Fallan went on to say, she and another motorist who stopped to help were standing near the scene when the other driver said he thought he saw a cat run across the road, Fallon said. Fallon peeked into a crate and saw a small monkey looking back at her, she told the newspaper.

BLAME IT ON THE CAT

Cynomolgus monkeys are frequently used in biomedical research because researchers believe these monkeys are said to be the ideal models due to the 90-93% genetic similarity to and recent evolutionary divergence from humans. So it is not surprising to hear they were being shipped to a lab.

While few details on the actual scientific location has been released to the general public, at least the destination state has been. The notation that the monkeys were heading to Florida is interesting.

Only a few years ago, controversy ensued over monkey experimentation in the state of Florida. The UK GUARDIAN reported in 2015,

Animal Legal Defense Fund (ALDF), a Northern California-based nonprofit organization, has sued to block the development of a new breeding facility that would allegedly house up to 3,200 macaque monkeys. That facility would be in addition to the county’s three existing facilities, where local authorities have recently arrested multiple protesters for trespassing.

An Ohio-based activist group has also filed a complaint with the US Department of Agriculture after staff at one lab, Primate Products, found three macaque monkeys dead from electrocution. The complaint urges the USDA to revoke the facility’s license to sell monkeys for research.

The British Union for the Abolition of Vivisection (BUAV) has also gotten involved, arguing that macaques caught in the wild on the African island of Mauritius are used to produce offspring that are then sent to Florida, and Primate Products.

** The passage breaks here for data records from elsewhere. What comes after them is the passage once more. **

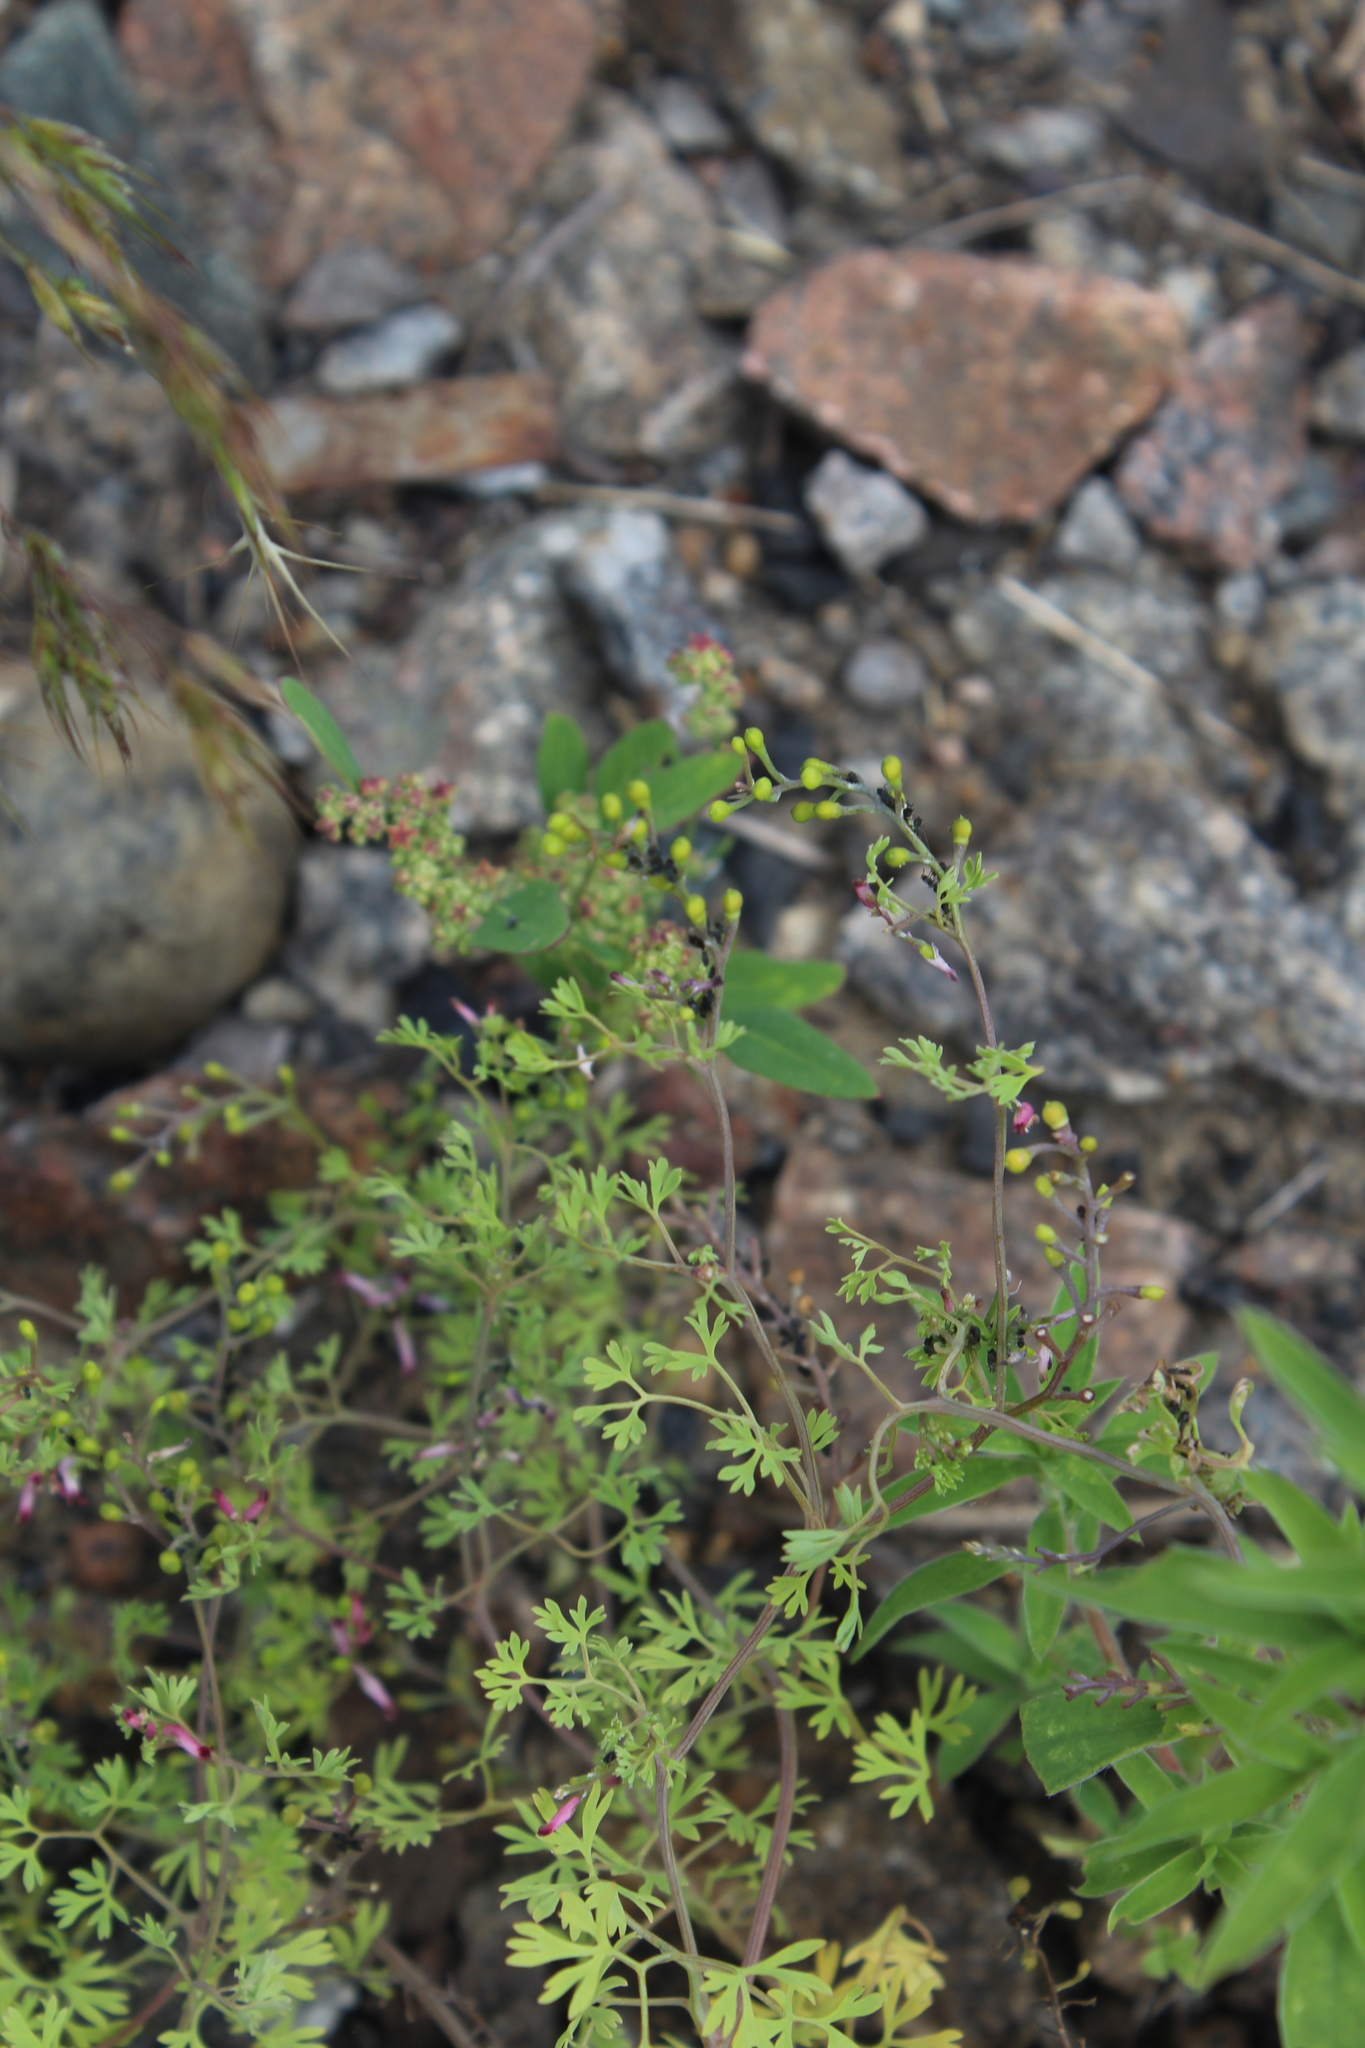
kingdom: Plantae
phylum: Tracheophyta
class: Magnoliopsida
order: Ranunculales
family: Papaveraceae
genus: Fumaria
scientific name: Fumaria schleicheri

There is no information showcasing that the monkeys in Danville were destined for such a location.

Nor is there information that they were headed for testing for medicinal purposes. .

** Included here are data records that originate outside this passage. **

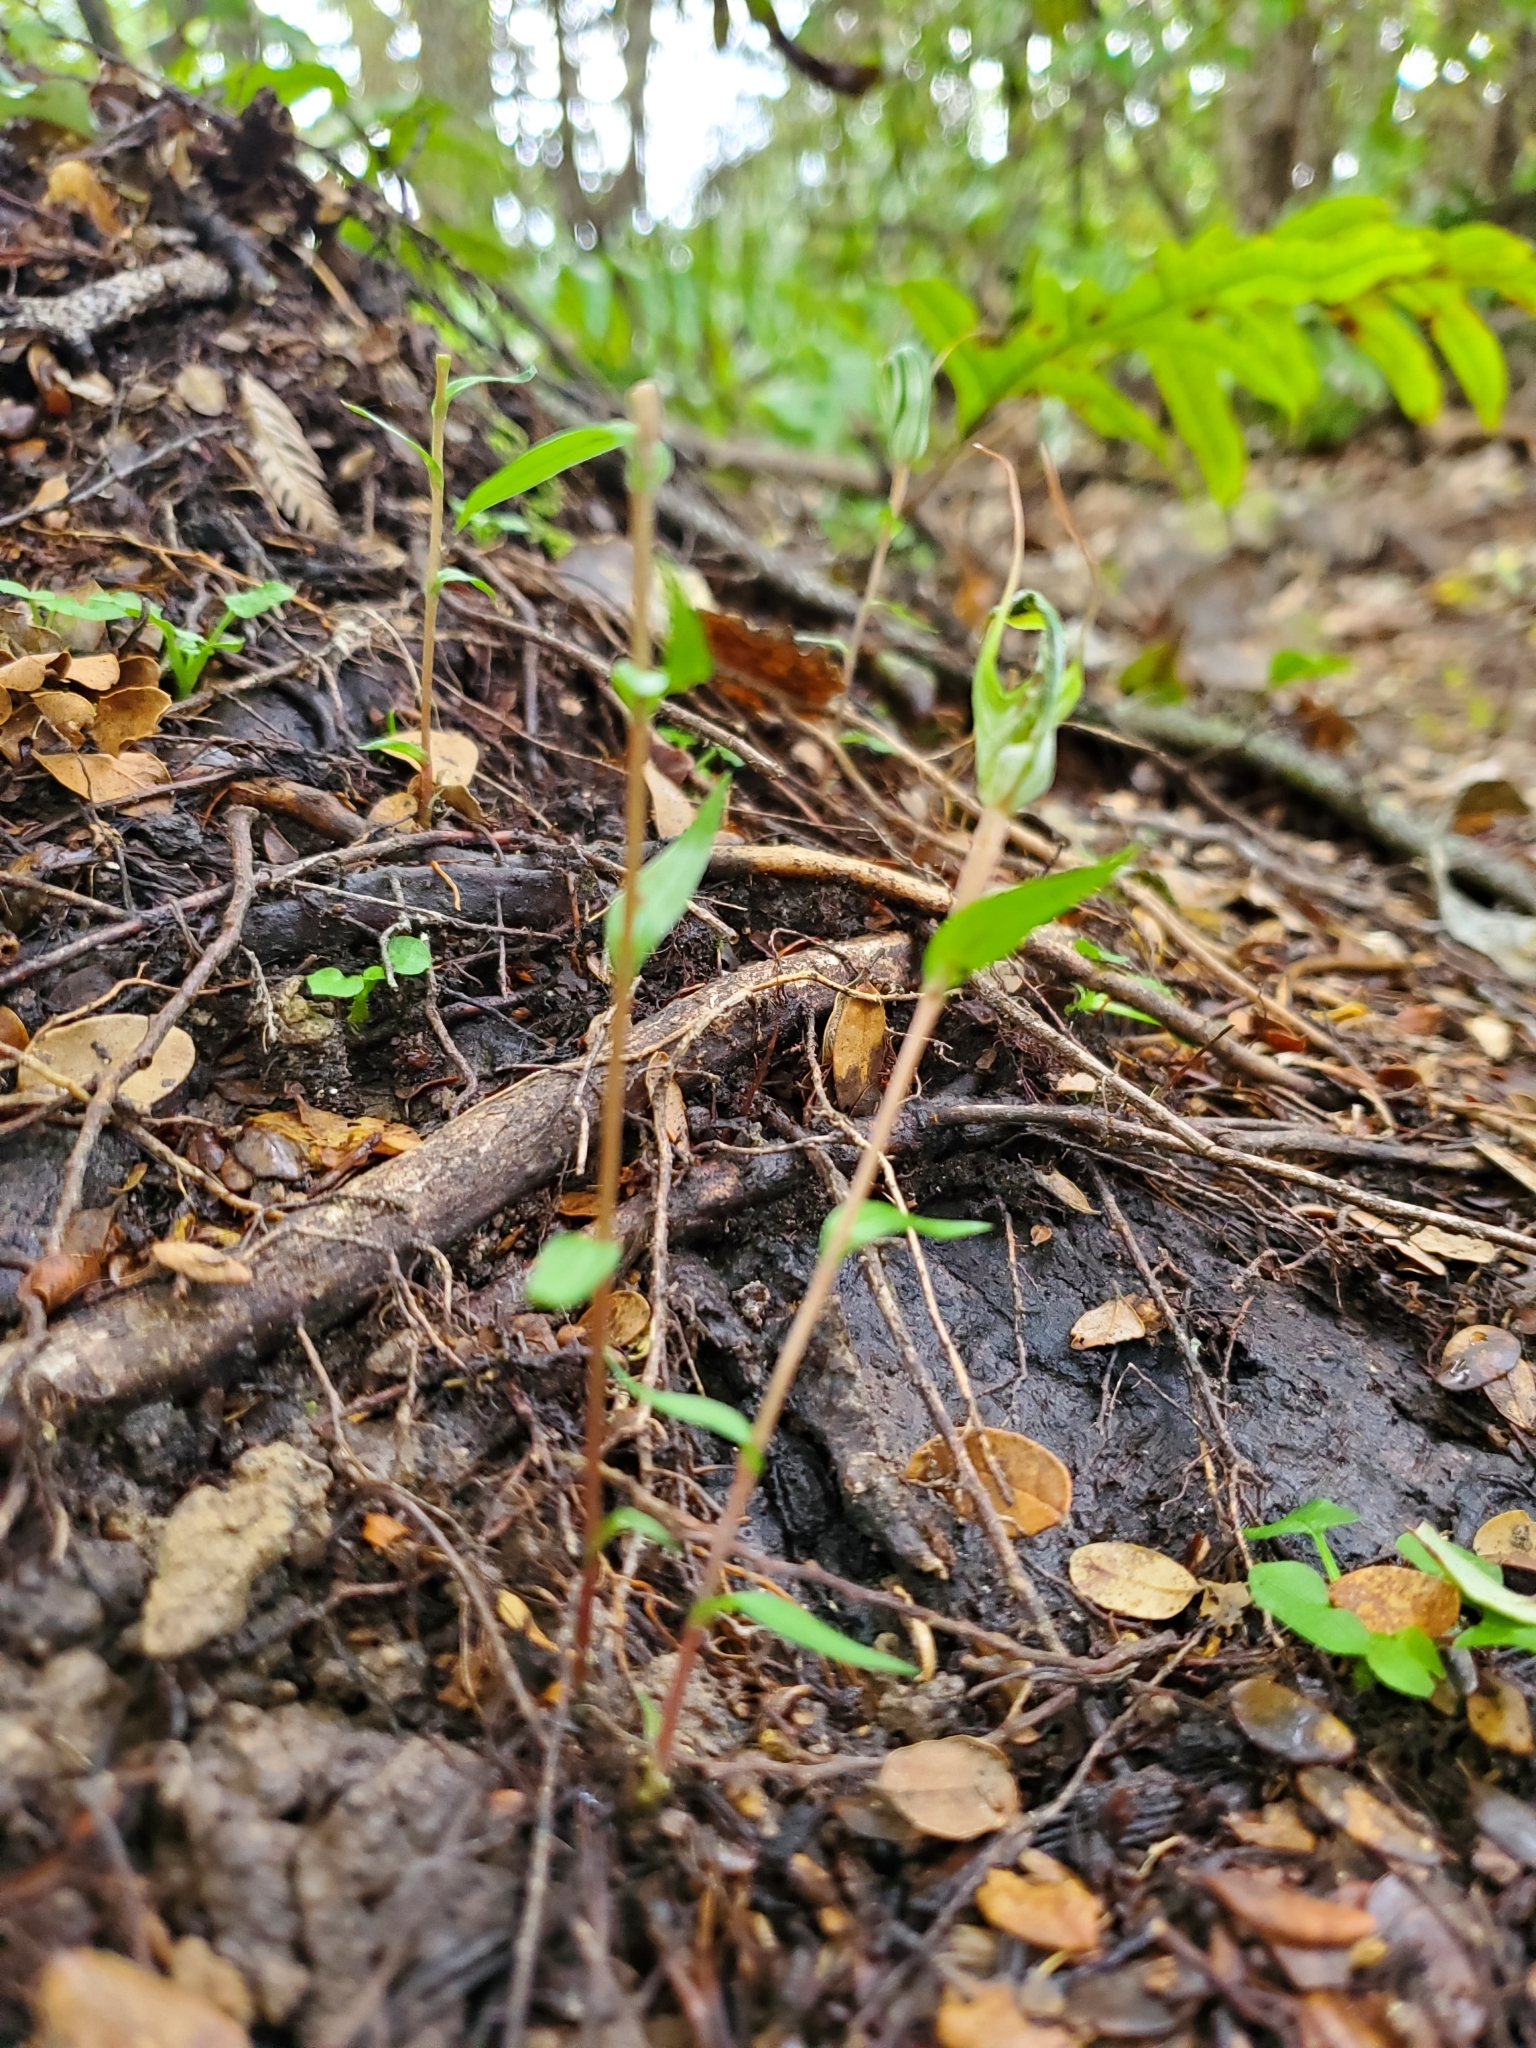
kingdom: Plantae
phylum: Tracheophyta
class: Liliopsida
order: Asparagales
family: Orchidaceae
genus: Pterostylis
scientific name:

The Animal Legal Defense Fund has a page dedicated to agencies that are involved with administering rules and regulations on what can and cannot be tested on animals.

And finally, this VICE news video should be watched with caution and a warning: It is graphic at times but equally showcases the types of experiemention that is performed on monkeys.





And finally, perhaps treat this as a lesson when you are passing by a truck on any given lonesome highway.. what’s in the vehicle? What is that tarp covering? What mysteries exist within the automobile going 80 miles per hour at midnight in small town USA?